On Mon, 10 Mar 2003, Jim Fulton wrote:
Ka-Ping Yee wrote:
Here's a preliminary description of the boundary between "introspective" and "restricted", off the top of my head:
1. The only thing you can do with a bound method is to call it (bound methods have no attributes except __doc__).
Well, I see no harm and much usefulness in allowing __name__, __repr__, and __str__.
Depends. In a truly secure system, classes would only reveal information about themselves if they wanted to. The default __repr__ gives away to the id() of the instance, and __name__ gives away the name of the method, which would prevent you from creating proxies that are indistinguishable from the original. Sometimes it is useful to be able to do that.
2. The following instance attributes are off limits: __class__, __dict__, __module__.
I generally want to be able to get the __class__. This is harmless in my case, because I get a proxy back.

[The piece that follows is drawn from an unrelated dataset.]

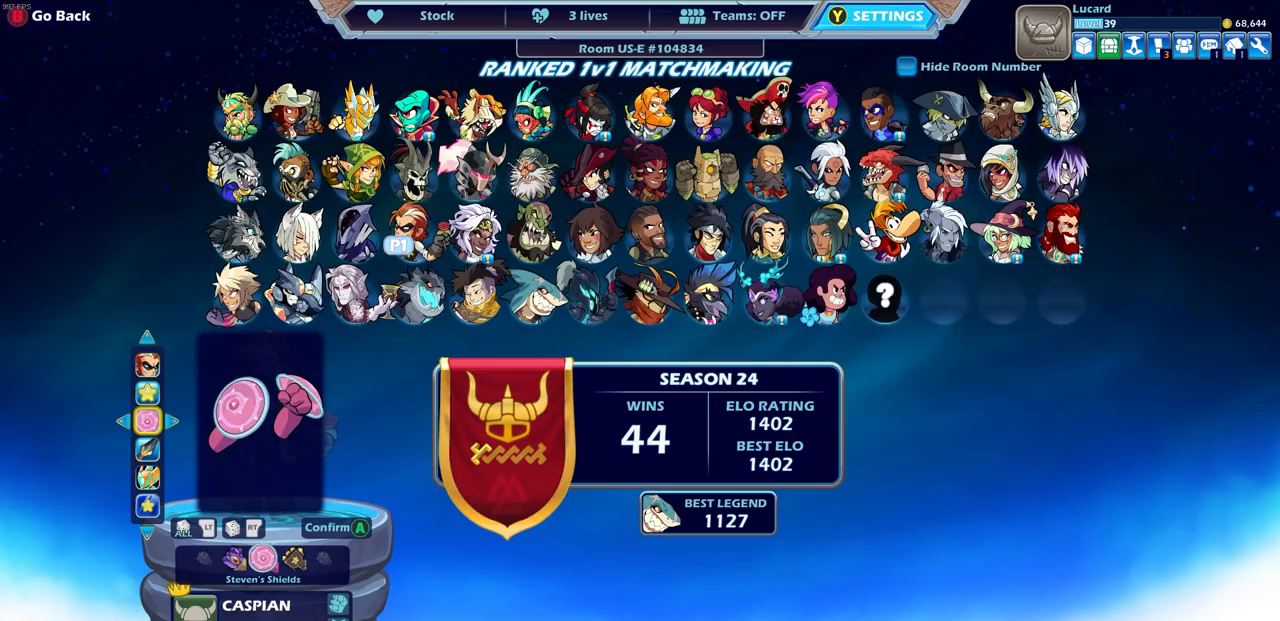
{"buttons": [], "left_stick": "center", "right_stick": "center", "events": []}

We definitely do not want to provide access to __class__. Access to an instance should not give you the power to create more instances of its class. If you passed somebody a file object, access to the class would convey the power to open any file on the filesystem!

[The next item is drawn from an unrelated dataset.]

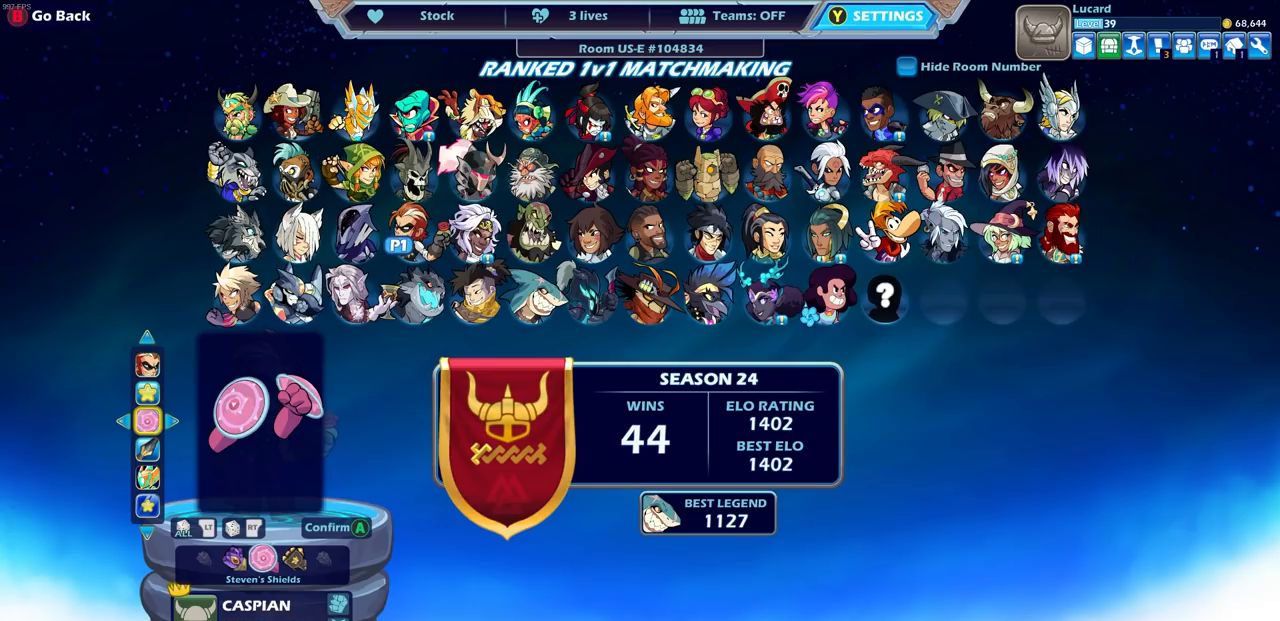
{"buttons": [], "left_stick": "center", "right_stick": "center", "events": []}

However, there is still the problem that the established technique for storing instance-specific state in Python is to use globally- accessible data attributes instead of a limited scope. We would also need to add a safe (private) place for instances to put state.
I'm don't understand why this is necessary. In general, you want to restrict what attributes (data, properties, methods, etc.) are accessible in certain situations. I don't follow what makes data attributes special.
Instances currently don't have a private place to put their state, and unless there is a convenient way do that, implementers will tend to expose their instance state in public data attributes.
Even if the instance had properties, the properties still (as yet) have no way to conveniently distinguish if access is being attempted from within an instance method, or from outside the instance.